任务说明 1
将下方“已存储的数据集条目”中的全部记录逐行原样输出，不得增删或改动任何字符。

- 无标题文档
查看论文信息

论文中文题名:

 基于数据降噪和误差修正相融合的股指预测模型研究    

姓名:

 王雯莉    

学号:

 21201221068    

保密级别:

 公开    

论文语种:

 chi    

学科代码:

 025200    

学科名称:

 经济学 - 应用统计    

学生类型:

 硕士    

学位级别:

 经济学硕士    

学位年度:

 2024    

培养单位:

 西安科技大学    

院系:

 理学院    

专业:

 应用统计    

研究方向:

 金融统计    

第一导师姓名:

 丁正生    

第一导师单位:

 西安科技大学    

论文提交日期:

 2024-06-14    

论文答辩日期:

 2024-06-04    

论文外文题名:

 Research on stock index prediction model based on the fusion of data noise reduction and error correction    

论文中文关键词:

 数据降噪 ; 注意力机制 ; BiLSTM ; 误差修正 ; 股指预测    

论文外文关键词:

 Data noise reduction ; Attention mechanism ; BiLSTM ; Error correction ; Stock index prediction    

论文中文摘要:

股票价格指数是反映股票市场整体状况的重要指标,对其进行准确预测对投资者规避风险以及国家实施宏观调控有着重要意义。然而,股票价格的波动往往受到多种因素影响,呈现出非线性、非平稳和高噪声的特性。深度学习凭借其强大的学习能力和非线性特征提取能力,能够深入挖掘数据中更为复杂的信息,被广泛应用于股价预测领域。随着研究的深入,发现单一的深度学习模型在面对复杂多变的股价数据时,其预测效果仍有待提升。因此,本文以深度学习模型为基础,通过融合数据降噪技术和误差修正思想,构建更为精准的股指预测模型。主要研究工作如下:

首先,基于金融学先验知识和国内外相关研究,构建包含基础指标和技术指标共28个指标作为初始特征集。通过Hurst检验和基于随机漫步模型的检验对市场有效性的分析,发现选定的股票指数对应的市场不是弱式有效市场,从而支持了采用组合模型预测股指价格走势的合理性。接着,从历史走势、描述统计、平稳性检验和相关性分析角度进行数据探索性分析,并对数据进行预处理,包括删除因计算技术指标而产生的缺失值对应日期的数据、利用滑动窗口技术构造数据集、数据归一化以及采用主成分分析对初始特征集进行降维,最终输入特征集为11维,为后续预测提供可靠的数据基础。

任务说明 2
原样返回上方股指预测论文信息页面的全文，从首行至末行不作任何改动。

(已存储的数据集条目)
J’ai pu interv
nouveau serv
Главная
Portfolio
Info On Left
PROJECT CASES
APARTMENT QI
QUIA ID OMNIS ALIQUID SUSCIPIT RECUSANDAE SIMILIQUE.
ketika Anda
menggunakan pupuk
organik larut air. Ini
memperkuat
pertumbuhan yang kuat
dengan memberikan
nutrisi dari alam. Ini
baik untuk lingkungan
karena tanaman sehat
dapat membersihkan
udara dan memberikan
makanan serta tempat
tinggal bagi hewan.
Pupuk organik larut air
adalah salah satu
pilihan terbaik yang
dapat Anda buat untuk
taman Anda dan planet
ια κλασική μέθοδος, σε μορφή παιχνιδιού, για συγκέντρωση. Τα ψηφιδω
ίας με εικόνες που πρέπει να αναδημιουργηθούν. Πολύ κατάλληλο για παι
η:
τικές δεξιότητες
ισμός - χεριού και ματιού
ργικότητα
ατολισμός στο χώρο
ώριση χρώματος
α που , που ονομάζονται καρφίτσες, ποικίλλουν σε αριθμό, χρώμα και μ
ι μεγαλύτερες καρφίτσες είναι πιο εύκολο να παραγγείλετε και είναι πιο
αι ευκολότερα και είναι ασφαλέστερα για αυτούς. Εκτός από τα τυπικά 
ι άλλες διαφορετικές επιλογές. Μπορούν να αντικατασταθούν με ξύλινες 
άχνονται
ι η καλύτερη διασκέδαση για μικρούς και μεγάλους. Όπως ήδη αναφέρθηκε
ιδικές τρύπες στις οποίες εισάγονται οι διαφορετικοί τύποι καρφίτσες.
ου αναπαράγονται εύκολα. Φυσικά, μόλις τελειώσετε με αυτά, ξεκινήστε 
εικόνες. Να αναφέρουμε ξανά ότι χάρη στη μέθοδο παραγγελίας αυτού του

回答内容 1
J’ai pu interv
nouveau serv
Главная
Portfolio
Info On Left
PROJECT CASES
APARTMENT QI
QUIA ID OMNIS ALIQUID SUSCIPIT RECUSANDAE SIMILIQUE.
ketika Anda
menggunakan pupuk
organik larut air. Ini
memperkuat
pertumbuhan yang kuat
dengan memberikan
nutrisi dari alam. Ini
baik untuk lingkungan
karena tanaman sehat
dapat membersihkan
udara dan memberikan
makanan serta tempat
tinggal bagi hewan.
Pupuk organik larut air
adalah salah satu
pilihan terbaik yang
dapat Anda buat untuk
taman Anda dan planet
ια κλασική μέθοδος, σε μορφή παιχνιδιού, για συγκέντρωση. Τα ψηφιδω
ίας με εικόνες που πρέπει να αναδημιουργηθούν. Πολύ κατάλληλο για παι
η:
τικές δεξιότητες
ισμός - χεριού και ματιού
ργικότητα
ατολισμός στο χώρο
ώριση χρώματος
α που , που ονομάζονται καρφίτσες, ποικίλλουν σε αριθμό, χρώμα και μ
ι μεγαλύτερες καρφίτσες είναι πιο εύκολο να παραγγείλετε και είναι πιο
αι ευκολότερα και είναι ασφαλέστερα για αυτούς. Εκτός από τα τυπικά 
ι άλλες διαφορετικές επιλογές. Μπορούν να αντικατασταθούν με ξύλινες 
άχνονται
ι η καλύτερη διασκέδαση για μικρούς και μεγάλους. Όπως ήδη αναφέρθηκε
ιδικές τρύπες στις οποίες εισάγονται οι διαφορετικοί τύποι καρφίτσες.
ου αναπαράγονται εύκολα. Φυσικά, μόλις τελειώσετε με αυτά, ξεκινήστε 
εικόνες. Να αναφέρουμε ξανά ότι χάρη στη μέθοδο παραγγελίας αυτού του

回答内容 2
- 无标题文档
查看论文信息

论文中文题名:

 基于数据降噪和误差修正相融合的股指预测模型研究    

姓名:

 王雯莉    

学号:

 21201221068    

保密级别:

 公开    

论文语种:

 chi    

学科代码:

 025200    

学科名称:

 经济学 - 应用统计    

学生类型:

 硕士    

学位级别:

 经济学硕士    

学位年度:

 2024    

培养单位:

 西安科技大学    

院系:

 理学院    

专业:

 应用统计    

研究方向:

 金融统计    

第一导师姓名:

 丁正生    

第一导师单位:

 西安科技大学    

论文提交日期:

 2024-06-14    

论文答辩日期:

 2024-06-04    

论文外文题名:

 Research on stock index prediction model based on the fusion of data noise reduction and error correction    

论文中文关键词:

 数据降噪 ; 注意力机制 ; BiLSTM ; 误差修正 ; 股指预测    

论文外文关键词:

 Data noise reduction ; Attention mechanism ; BiLSTM ; Error correction ; Stock index prediction    

论文中文摘要:

股票价格指数是反映股票市场整体状况的重要指标,对其进行准确预测对投资者规避风险以及国家实施宏观调控有着重要意义。然而,股票价格的波动往往受到多种因素影响,呈现出非线性、非平稳和高噪声的特性。深度学习凭借其强大的学习能力和非线性特征提取能力,能够深入挖掘数据中更为复杂的信息,被广泛应用于股价预测领域。随着研究的深入,发现单一的深度学习模型在面对复杂多变的股价数据时,其预测效果仍有待提升。因此,本文以深度学习模型为基础,通过融合数据降噪技术和误差修正思想,构建更为精准的股指预测模型。主要研究工作如下:

首先,基于金融学先验知识和国内外相关研究,构建包含基础指标和技术指标共28个指标作为初始特征集。通过Hurst检验和基于随机漫步模型的检验对市场有效性的分析,发现选定的股票指数对应的市场不是弱式有效市场,从而支持了采用组合模型预测股指价格走势的合理性。接着,从历史走势、描述统计、平稳性检验和相关性分析角度进行数据探索性分析,并对数据进行预处理,包括删除因计算技术指标而产生的缺失值对应日期的数据、利用滑动窗口技术构造数据集、数据归一化以及采用主成分分析对初始特征集进行降维,最终输入特征集为11维,为后续预测提供可靠的数据基础。